By William ‘Doc’ Halliday
On Saturday, June 1st, I called my wife as I left work. This has been my habit to see if she needs me to stop for anything on the way home, or if there is any reason for me to stop on the church or anywhere else. It was after 6 PM and I could hear the distress in my wife’s voice as we spoke. I had offered to take her out to eat, but she had said, “Just come home.” I asked what was wrong, but she insisted that she would speak with me when I was home.
My thoughts raced. With a grandson in the Army in Afghanistan, I was thinking the worst thoughts. Or was it another family member? It could be anyone, or anything.
When I arrived home, my wife gave me the bad news. Our youngest was at the Emergency Hospital with a diagnosis of “Hypertrophic cardiomyopathy”. She had discovered him just lying on the floor, hardly breathing, and taken him to the hospital earlier. Our daughter-in-law had been with my wife and was providing emotional support. My wife and I rushed back to the hospital where the doctor explained that he was essentially drowning because of the fluids. Because of the congestive heart failure his lungs were filled with fluid. They had him on oxygen, but…….. My father, sister, and father-in-law had all died with COPD, and I knew all too well the suffering they had endured. When I heard the words from the doctor I started crying.
Almost exactly a year ago a female had given birth to a male offspring. I never knew the mother, or the exact date of birth. The male kitten had been dumped in the parking lot of the Wal-Mart I was working at and I brought the kitten home that day at the end of June, a year ago. He quickly became part of the family, and we named him Butterscotch because of his coloring. Within a week we adopted a puppy also, and Butterscotch and Taffy acted as siblings. Our other two cats, Cocoa and Licorice, tended to ignore both of the newcomers, leaving them to tussle with each other as they both matured. All four of these animals were rescues in one way or another, with Taffy coming from the street.
At night, these two would come into the bedroom with us. Taffy would sleep on the floor on my wife’s side of the bed. Butterscotch would climb up on my chest and lie down with his head into my chin. He was in fact my kitten, not because I had adopted him, but because he had adopted me.

- **Extracted entries**:
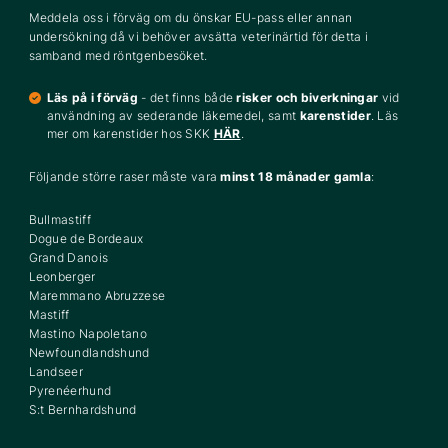
Meddela oss i förväg om du önskar EU-pass eller annan
undersökning då vi behöver avsätta veterinärtid för detta i
samband med röntgenbesöket.
Läs på i förväg
- d
et finns både
risker och biverkningar
vid
användning av sederande läkemedel, samt
karenstider
.
Läs
mer om karenstider hos SKK
HÄR
.
Följande större raser måste vara
minst 18 månader gamla
:
Bullmastiff
Dogue de Bordeaux
Grand Danois
Leonberger
Maremmano Abruzzese
Mastiff
Mastino Napoletano
Newfoundlandshund
Landseer
Pyrenéerhund
S:t Bernhardshund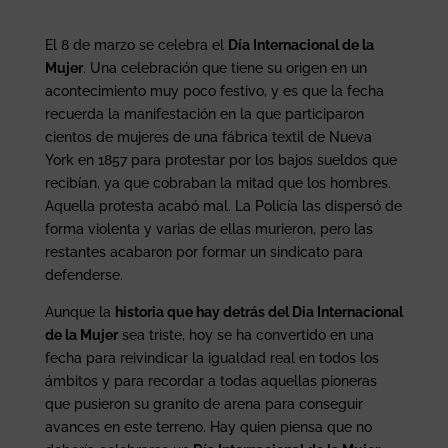
El 8 de marzo se celebra el
Día Internacional de la
Mujer
. Una celebración que tiene su origen en un
acontecimiento muy poco festivo, y es que la fecha
recuerda la manifestación en la que participaron
cientos de mujeres de una fábrica textil de Nueva
York en 1857 para protestar por los bajos sueldos que
recibían, ya que cobraban la mitad que los hombres.
Aquella protesta acabó mal. La Policía las dispersó de
forma violenta y varias de ellas murieron, pero las
restantes acabaron por formar un sindicato para
defenderse.
Aunque la
historia que hay detrás del Dia Internacional
de la Mujer
sea triste, hoy se ha convertido en una
fecha para reivindicar la igualdad real en todos los
ámbitos y para recordar a todas aquellas pioneras
que pusieron su granito de arena para conseguir
avances en este terreno. Hay quien piensa que no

- **Exercise set**:
[1] Do these statements agree with the essay about Butterscotch? For each, answer yes or no and quote the words of the essay that decide it.
(a) The kitten had been dumped in the parking lot of the Wal-Mart where the writer worked.
(b) Cocoa and Licorice played constantly with the two newcomers.
(c) At night Taffy slept on the floor on the writer's side of the bed.
[2] Could you extend the essay about Butterscotch, picking up right after its final sentence?

- **Task-by-task outputs**:
[1]
(a) Yes: "The male kitten had been dumped in the parking lot of the Wal-Mart I was working at"
(b) No: "Our other two cats, Cocoa and Licorice, tended to ignore both of the newcomers"
(c) No: "Taffy would sleep on the floor on my wife’s side of the bed."

[2]
Over the years my wife and I have had many pets. Some of those pets we had individually prior to our being a couple and some together. My first cat was a white long haired feline named John. There had been three siblings in the litter, and the mother’s owner named them Olivia, Newton, and John. Obviously, the owner was a fan of the singer. John would sleep wrapped across my neck. I believe I have cried every time I have lost a pet. Of course I have cried at the loss of human life also, but here we are discussing animals. I remember all too well when I lost Cricket (a cat) when we were living in Massachusetts. I assuaged my anger by cutting down a large tree on our property for firewood – using just an axe. It took me two full days to reduce the tree to firewood.
I do not take deaths, of humans or animals, well.
The prognosis for Butterscotch was not good. If, a big if, he could be brought home, his quality and length of life would be extremely limited. He was on oxygen and yet was struggling for every partial breath. I could not bear to see him suffer more. He was in a closed airtight cube with oxygen flowing, yet was hardly able to move his eyes. We had to put him down. I would allow the veterinarian to perform this one. Butterscotch would only suffer more if I brought him home.
I kneeled to get my face next to Butterscotch as the veterinarian administered the drugs. It was over quickly. He was such a good kitten. I have tears in my eyes as I write this.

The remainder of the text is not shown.